With the knowledge described above i generate via tridscan a new dfinition
ark-cab-ishield-cab.trid.xml for CAB examples. Do the same steps as for HDR.

To distinguish the new definition from ark-cab-ishield.trid.xml i choose
another descritpion. This is expresed by lne like:

   <FileType>InstallShield compressed Archive (CAB)</FileType>

But maybe it is advisable to take the old definition and name this to
something with phrase "generic" and use that description for the new
defition.

In the old defitions the company web site installshield.com was used as
reference URL. But there you find only "nice" HDR like photos but no
relevant information. So it is only 'Blah, blah, blah' as Greta Thunberg
would say. More useful information is found on file formats archive team web
site. So this now expressed by line like:
   <RefURL>http://fileformats.archiveteam.org/wiki/InstallShield_CAB/</RefURL>

Unfortunatly i found 6 CAB examples which are identfied by file command as
HDR, because here the descriptor size is non zero. When looking what is
different i see that such examples have "low" version 0x100000 and are dated
about 1999 wheras the "good" CAB have high version number ( like 0x1005201
0x100600c 0x1007000 0x1009500 0x2000578 0x20005dc 0x2000640 0x40007d0
0x4000834 see appended cab_old/output/file-new.txt). So i run tridscan to
generate ark-cab-ishield-cab-old.trid.xml.
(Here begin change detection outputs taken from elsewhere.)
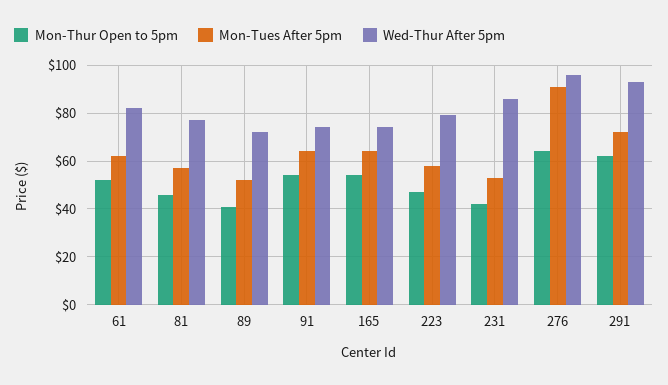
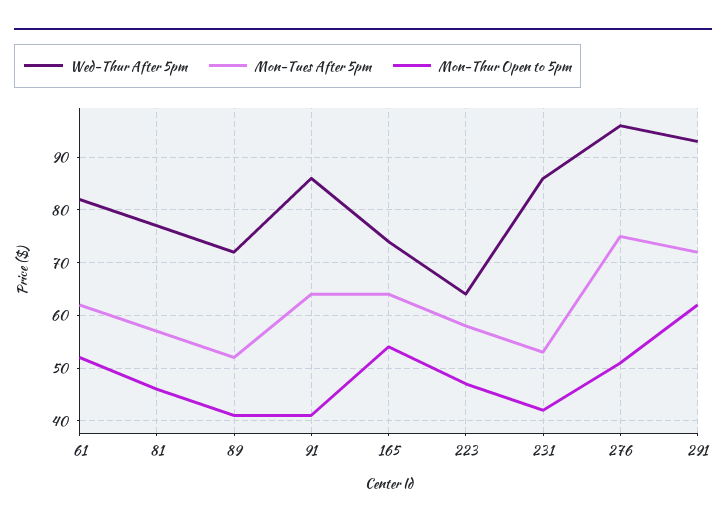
Mon-Thur Open to 5pm, 91: 55 -> 40
Wed-Thur After 5pm, 91: 75 -> 85
Wed-Thur After 5pm, 223: 80 -> 65
Mon-Thur Open to 5pm, 276: 65 -> 50
Mon-Tues After 5pm, 276: 90 -> 75

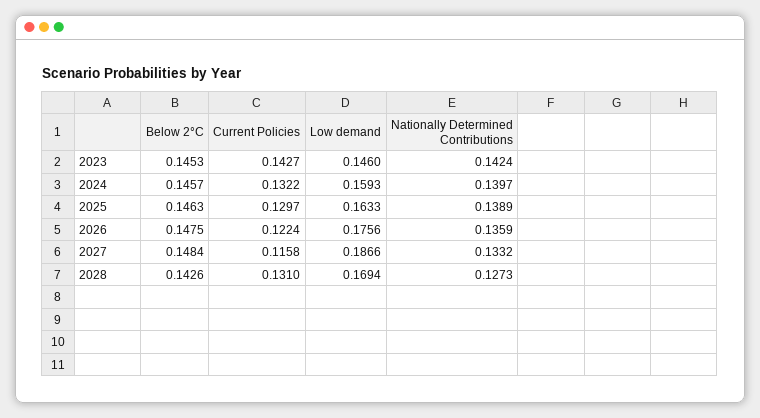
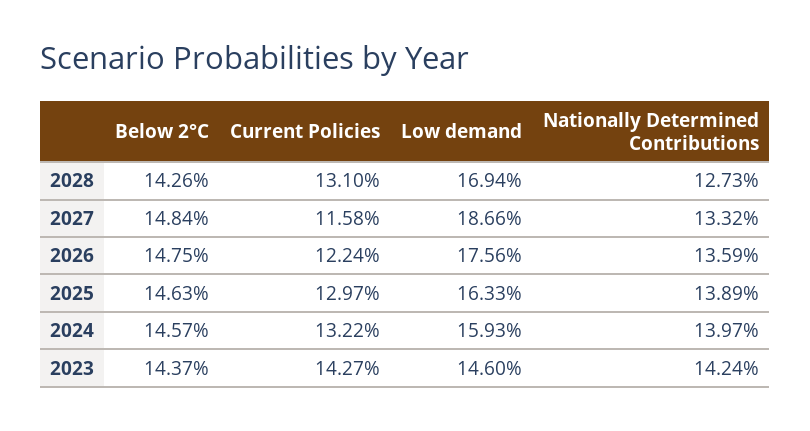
Below 2°C, 2023: 0.1453 -> 0.1437

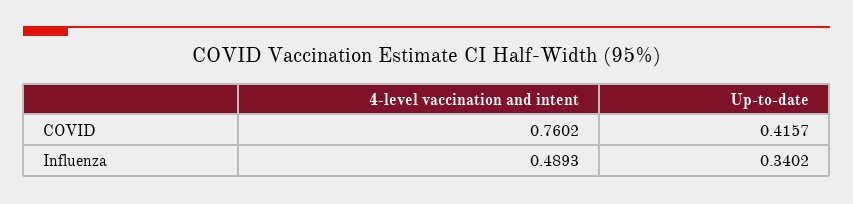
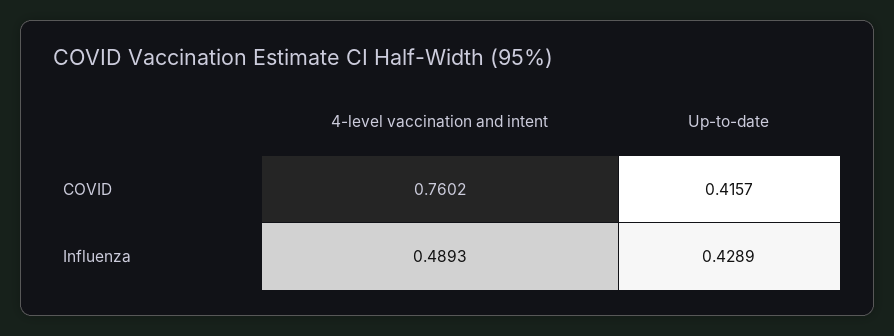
Up-to-date, Influenza: 0.3402 -> 0.4289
Interesting beside "low" version is now the appearance of lines in global
strings section like:
   <String>PROGRAMFILES</String>
   <String>COMMONFILES</String>
   <String>SUPPORTDIR</String>
   <String>TARGETDIR</String>
   <String>WINSYSDIR</String>
   <String>SRCDIR</String>
   <String>WINDIR</String>
   <String>HKCC</String>
   <String>HKCR</String>
   <String>HKCU</String>
   <String>HKDD</String>
   <String>HKLM</String>
   <String>HKUS</String>
   <String>ISC(</String>
   <String>LANG</String>

Apparently some refer to variables (like LANG SRCDIR TARGETDIR WINDIR
WINSYSDIR) and registry key names (like HKLM HKCU) whereas in "modern" CAB
no string at all appear. So i mention this fact in remark line.
Unfortunately in many HDR examples these strings also appear. So i do not
know if old CAB are clearly distinguishde from HDR, but for all my inspected
examples this works.

With updated HDR variant and the 2 new CAB variant definitions all of my
inspected InstallShield examples are now described correctly (file name
extension) (see appended cab_old/output/trid-v.txt and output/trid-v.txt).
TrID definition, some samples and output are stored in archive
hdr_cab.zip. I hope that the 3 XML file can be used in future version of
triddefs.

With best wishes
Jörg Jenderek

Mark0

  • Administrator
  • Hero Member
  • *****
  • Posts: 2840
    • Mark0's Home Page
Thanks for the updated and new defs.
I'm not entirely sure about the 2 new ones, maybe the generic one is enough.